Now James is ready to drive the point home. He proceeds to show that such an empty faith as his objector has is mere intellectual assent to propositions and is not saving trust that bears fruit in the life. “Thou believest that God is one.” This is one of the statements of the unity of God. The usual formula occurs in Deuteronomy 6:4 and in Mark 12:29 (“The Lord our God, the Lord is one”). The recitation of this phrase was not merely the orthodox creed but was supposed to have saving efficacy (cf. the Moslem repetition of “Allah”). From the time of the exile the repetition of the Shema (Deut. 6:4 ff.) each morning and evening was the duty of every pious Israelite. “Whoever reads the Shema upon his couch is as one that defends himself with a two-edged sword” (Meg. 3a). “They cool the flames of Gehinnom for him who reads the Shema” (Ber. 15b). Oesterley (in loco) adds that “the very parchment on which the Shema is written is efficacious in keeping demons at a distance.”
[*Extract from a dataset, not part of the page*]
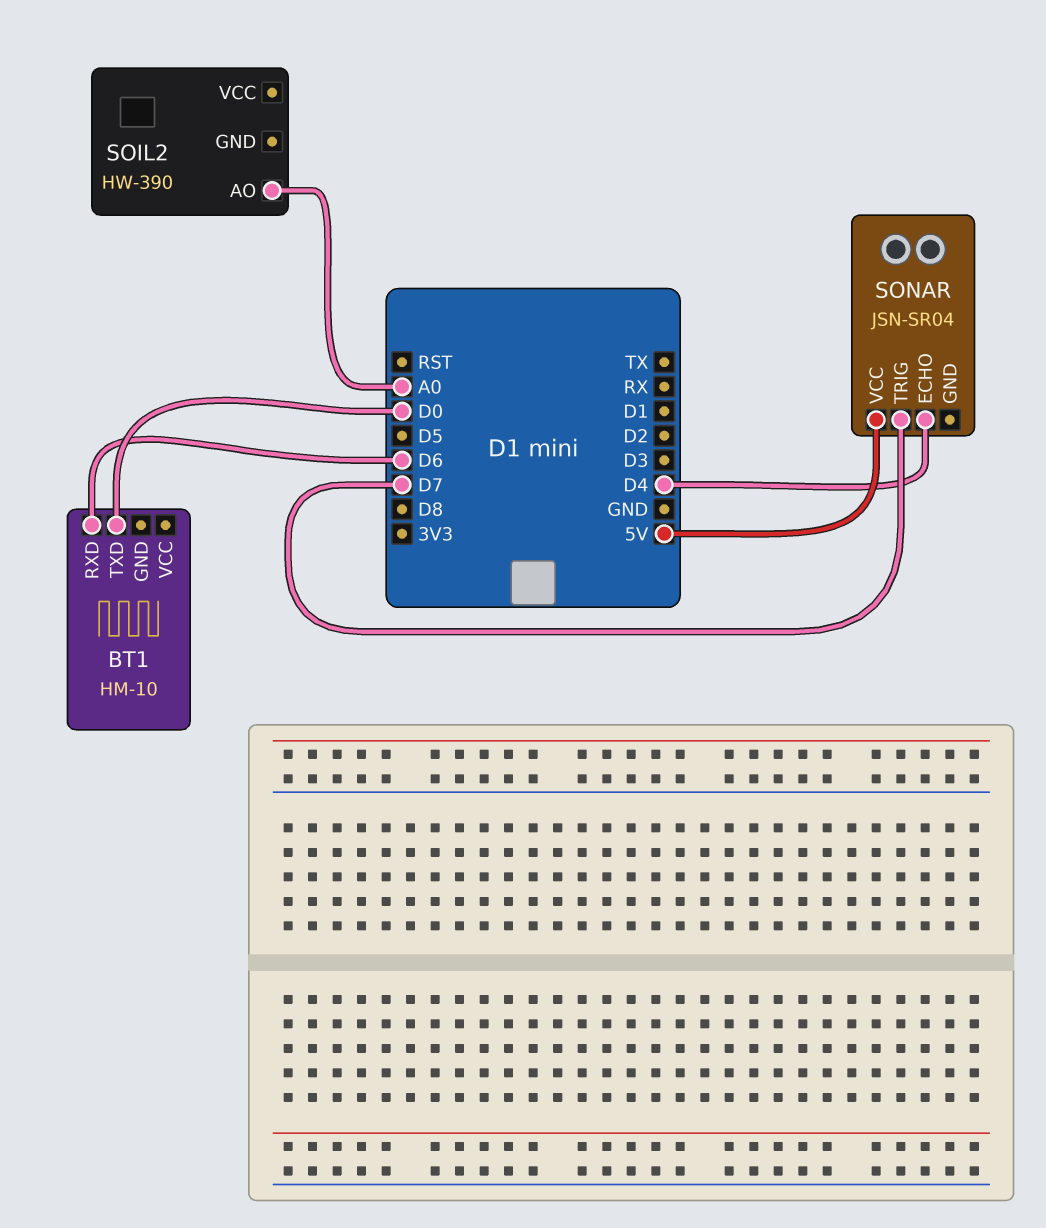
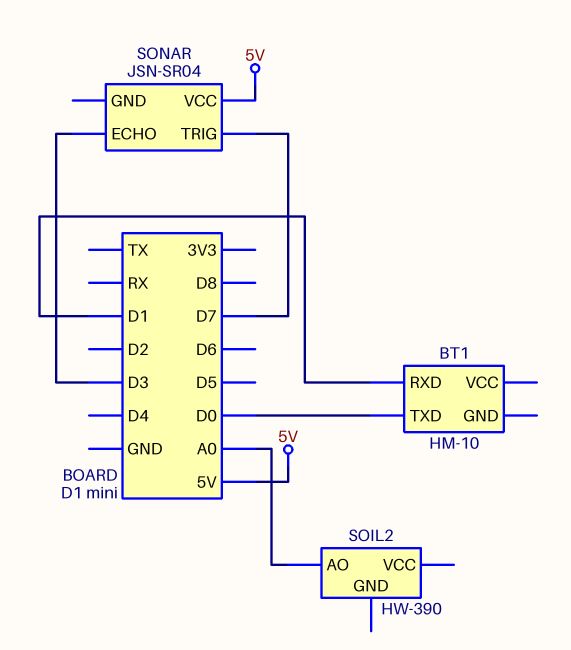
BT1 pin RXD: D6 -> D1
SONAR pin ECHO: D4 -> D3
These statements will help us to understand the atmosphere from which James draws his illustration. And yet James does not ridicule this mental assent to the oneness of God. “Thou doest well.” Orthodoxy is better than heresy. Orthodoxy is “thinking straight,” and that is what we all need to do. Every man is right in his own eyes, and the rest are a bit “off.” But good as monotheism is, it is not enough (cf. Mohammedanism again).
What James criticizes is mere intellectual assent with no vital union with God. “The demons also believe,” as well as you. The demons know only too well that God is and that he is one. They are monotheists, not polytheists. They recognized Jesus: “What have we to do with thee, Jesus of Nazareth? art thou come to destroy us? I know thee who thou art, the Holy One of God” (Mark 1:24). Compare Matthew 8:29 and Luke 4:41. The demons are thoroughly orthodox on this point, have intellectual assent (“faith”), but they are still demons. They even shudder at the fact and the power of God as they feared Jesus (Mark 1:24; Luke 8:29). The word means to “bristle,” like the Latin horreo, with the hair standing on end. “Then a spirit passed before my face; the hair of my flesh stood up” (Job 4:15). So Daniel (7:15) says, “My spirit was grieved.” The argument is as complete as it can be.